Stored data entries:
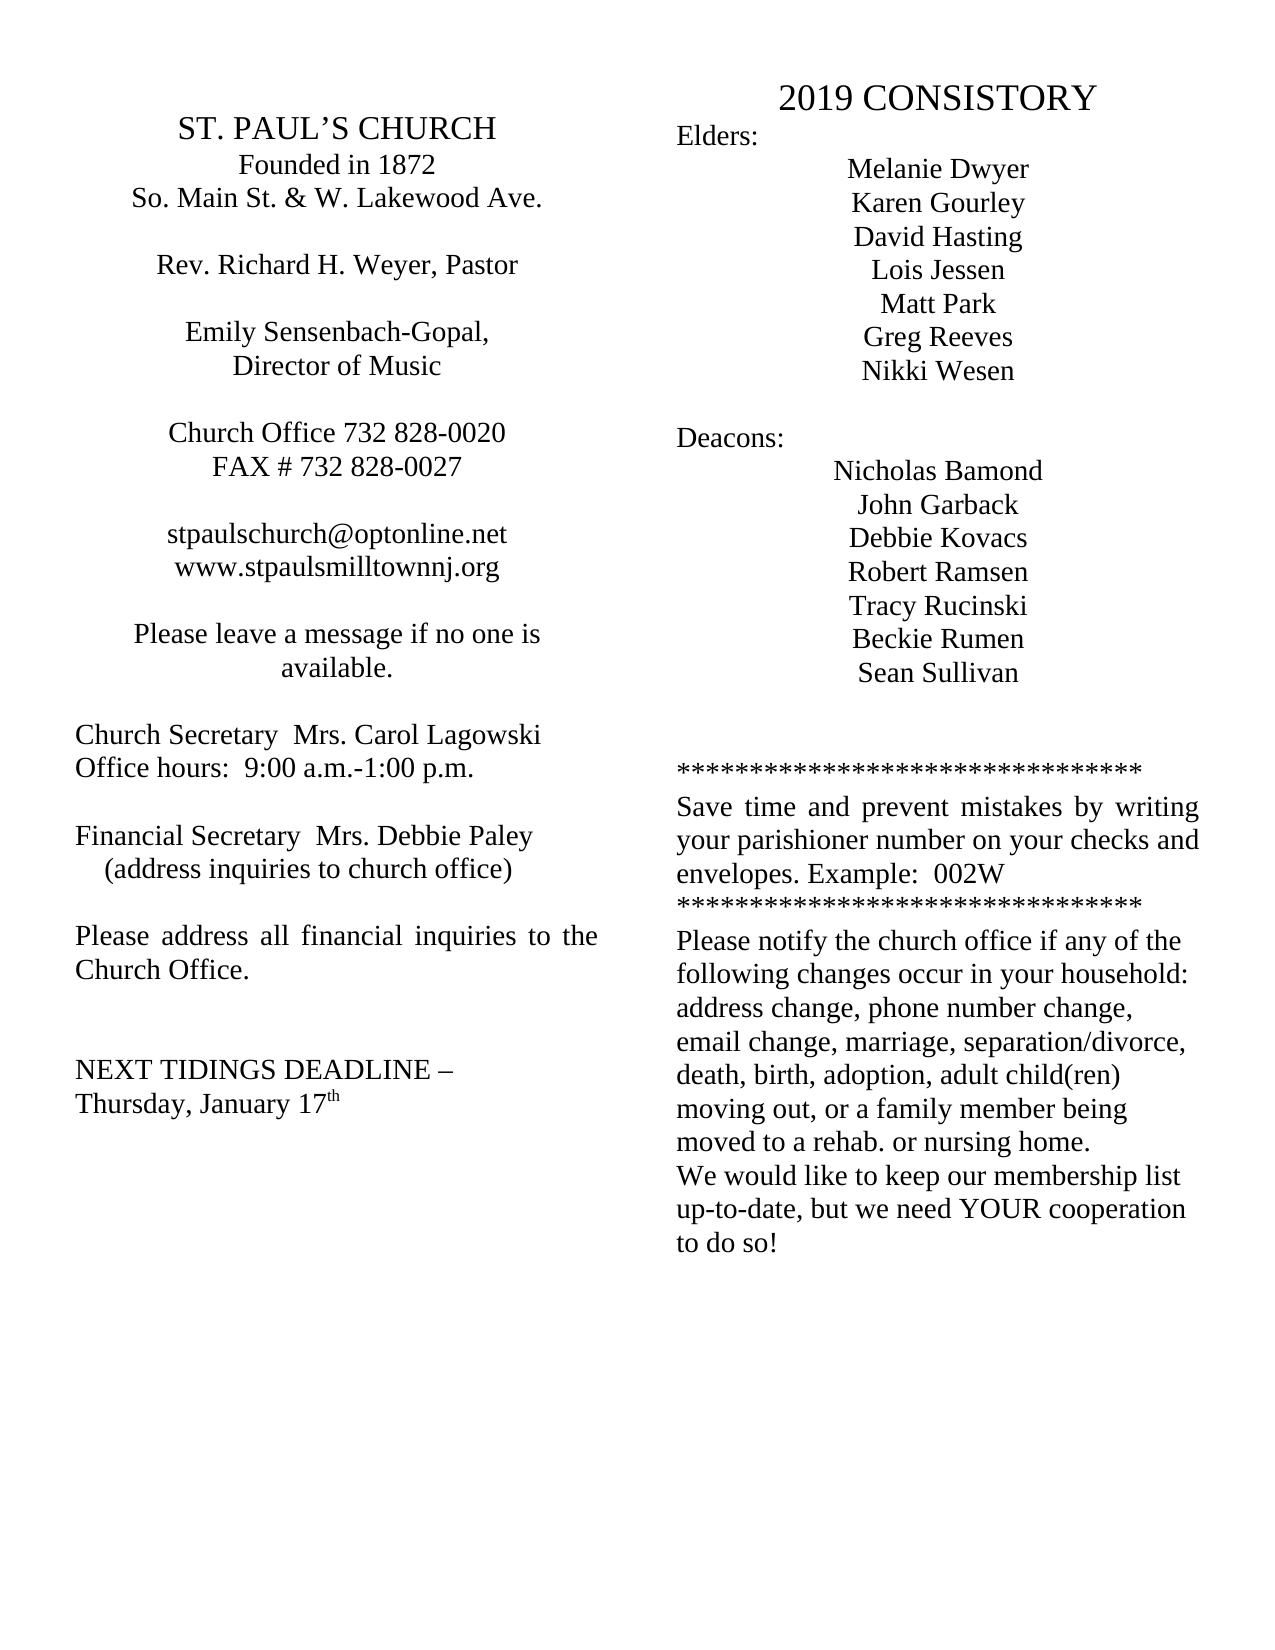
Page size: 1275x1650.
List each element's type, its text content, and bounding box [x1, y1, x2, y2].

text Elders: [676, 118, 1200, 152]
text stpaulschurch@optonline.net [75, 516, 599, 549]
text FAX # 732 828-0027 [75, 449, 599, 482]
text (address inquiries to church office) [75, 851, 599, 885]
text NEXT TIDINGS DEADLINE – [75, 1052, 599, 1086]
text David Hasting [676, 219, 1200, 252]
text Please leave a message if no one is available. [75, 616, 599, 683]
text Tracy Rucinski [676, 588, 1200, 621]
text We would like to keep our membership list up-to-date, but we need YOUR cooperation to do so! [676, 1158, 1200, 1258]
text Founded in 1872 [75, 147, 599, 180]
text Financial Secretary Mrs. Debbie Paley [75, 818, 599, 851]
text Nicholas Bamond [676, 453, 1200, 487]
text Greg Reeves [676, 319, 1200, 353]
text 2019 CONSISTORY [676, 75, 1200, 118]
text Emily Sensenbach-Gopal, [75, 314, 599, 348]
text Deacons: [676, 420, 1200, 453]
text Rev. Richard H. Weyer, Pastor [75, 247, 599, 281]
text Director of Music [75, 348, 599, 382]
text Please address all financial inquiries to the Church Office. [75, 918, 599, 985]
text Robert Ramsen [676, 554, 1200, 588]
text Beckie Rumen [676, 621, 1200, 655]
text Sean Sullivan [676, 655, 1200, 688]
text Karen Gourley [676, 185, 1200, 219]
text www.stpaulsmilltownnj.org [75, 549, 599, 583]
text Office hours: 9:00 a.m.-1:00 p.m. [75, 751, 599, 784]
text Please notify the church office if any of the following changes occur in your household: address change, phone number change, email change, marriage, separation/divorce, death, birth, adoption, adult child(ren) moving out, or a family member being moved to a rehab. or nursing home. [676, 923, 1200, 1158]
text Melanie Dwyer [676, 152, 1200, 185]
text Church Office 732 828-0020 [75, 415, 599, 449]
text ******************************** [676, 889, 1200, 923]
text ST. PAUL’S CHURCH [75, 108, 599, 147]
text Debbie Kovacs [676, 521, 1200, 554]
text Matt Park [676, 286, 1200, 319]
text ******************************** [676, 755, 1200, 789]
text Save time and prevent mistakes by writing your parishioner number on your checks and envelopes. Example: 002W [676, 789, 1200, 889]
text Nikki Wesen [676, 353, 1200, 386]
text Lois Jessen [676, 252, 1200, 286]
text So. Main St. & W. Lakewood Ave. [75, 180, 599, 214]
text Thursday, January 17th [75, 1086, 599, 1119]
text John Garback [676, 487, 1200, 521]
subtitle Church Secretary Mrs. Carol Lagowski [75, 717, 599, 751]
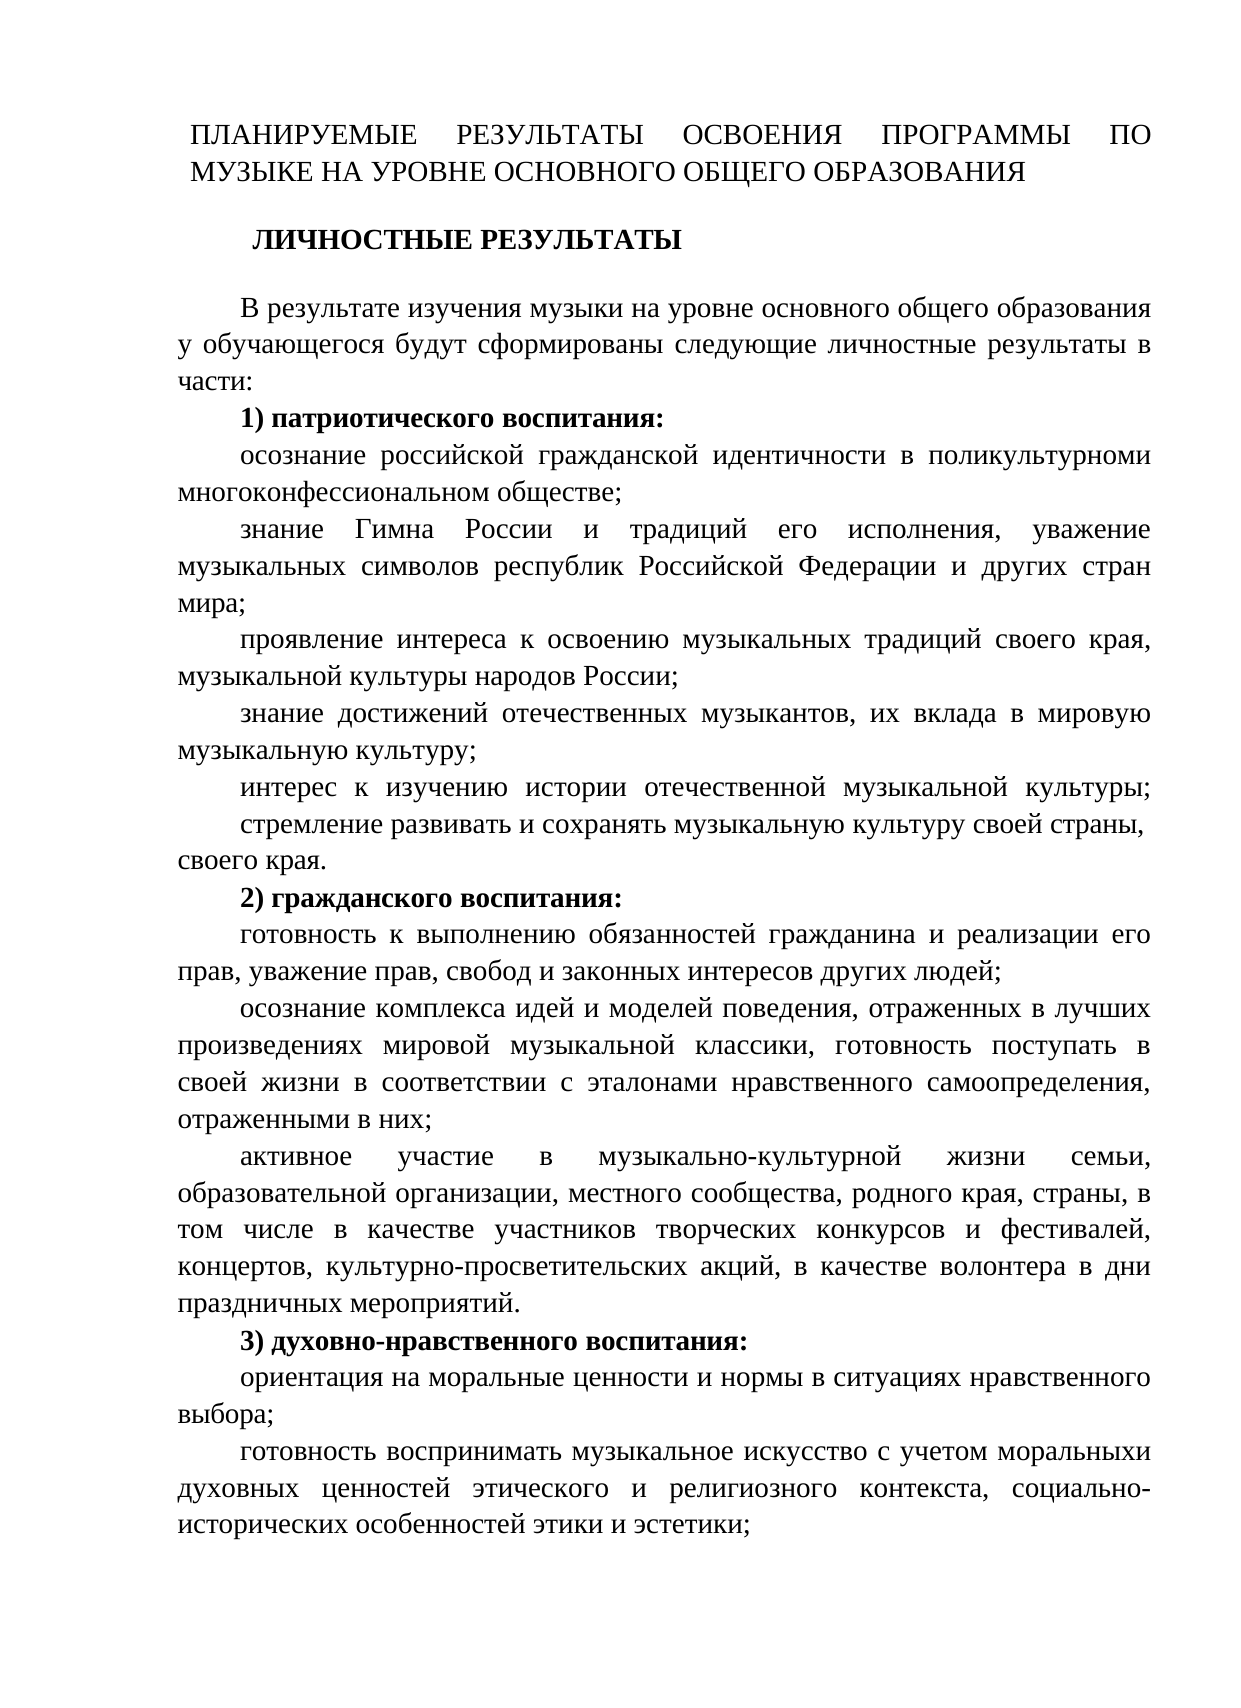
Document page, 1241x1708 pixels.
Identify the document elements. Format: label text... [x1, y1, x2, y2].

text знание достижений отечественных музыкантов, их вклада в мировую музыкальную культуру; [177, 695, 1152, 766]
text готовность к выполнению обязанностей гражданина и реализации его прав, уважение прав, свобод и законных интересов других людей; [177, 917, 1152, 987]
text ПЛАНИРУЕМЫЕ РЕЗУЛЬТАТЫ ОСВОЕНИЯ ПРОГРАММЫ ПО МУЗЫКЕ НА УРОВНЕ ОСНОВНОГО ОБЩЕГО ОБРАЗОВАНИЯ [190, 117, 1152, 188]
text ориентация на моральные ценности и нормы в ситуациях нравственного выбора; [177, 1359, 1152, 1429]
text знание Гимна России и традиций его исполнения, уважение музыкальных символов республик Российской Федерации и других стран мира; [177, 511, 1152, 618]
subtitle гражданского воспитания: [240, 880, 1166, 914]
text В результате изучения музыки на уровне основного общего образования у обучающегося будут сформированы следующие личностные результаты в части: [177, 290, 1152, 397]
text своего края. [177, 843, 1166, 876]
text проявление интереса к освоению музыкальных традиций своего края, музыкальной культуры народов России; [177, 622, 1152, 692]
text интерес к изучению истории отечественной музыкальной культуры; стремление развивать и сохранять музыкальную культуру своей страны, [240, 769, 1152, 839]
text готовность воспринимать музыкальное искусство с учетом моральныхи духовных ценностей этического и религиозного контекста, социально- исторических особенностей этики и эстетики; [177, 1433, 1152, 1540]
text осознание комплекса идей и моделей поведения, отраженных в лучших произведениях мировой музыкальной классики, готовность поступать в своей жизни в соответствии с эталонами нравственного самоопределения, отраженными в них; [177, 990, 1152, 1134]
subtitle духовно-нравственного воспитания: [240, 1323, 1166, 1356]
subtitle патриотического воспитания: [240, 401, 1166, 434]
text осознание российской гражданской идентичности в поликультурноми многоконфессиональном обществе; [177, 437, 1152, 508]
text активное участие в музыкально-культурной жизни семьи, образовательной организации, местного сообщества, родного края, страны, в том числе в качестве участников творческих конкурсов и фестивалей, концертов, культурно-просветительских акций, в качестве волонтера в дни праздничных мероприятий. [177, 1138, 1152, 1319]
text ЛИЧНОСТНЫЕ РЕЗУЛЬТАТЫ [190, 222, 1166, 256]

- _What you are asked to do_:
Look through the entries above, find each line containing "культуры", and copy it.

- _Answer for this exercise_:
text проявление интереса к освоению музыкальных традиций своего края, музыкальной культуры народов России; [177, 622, 1152, 692]
text интерес к изучению истории отечественной музыкальной культуры; стремление развивать и сохранять музыкальную культуру своей страны, [240, 769, 1152, 839]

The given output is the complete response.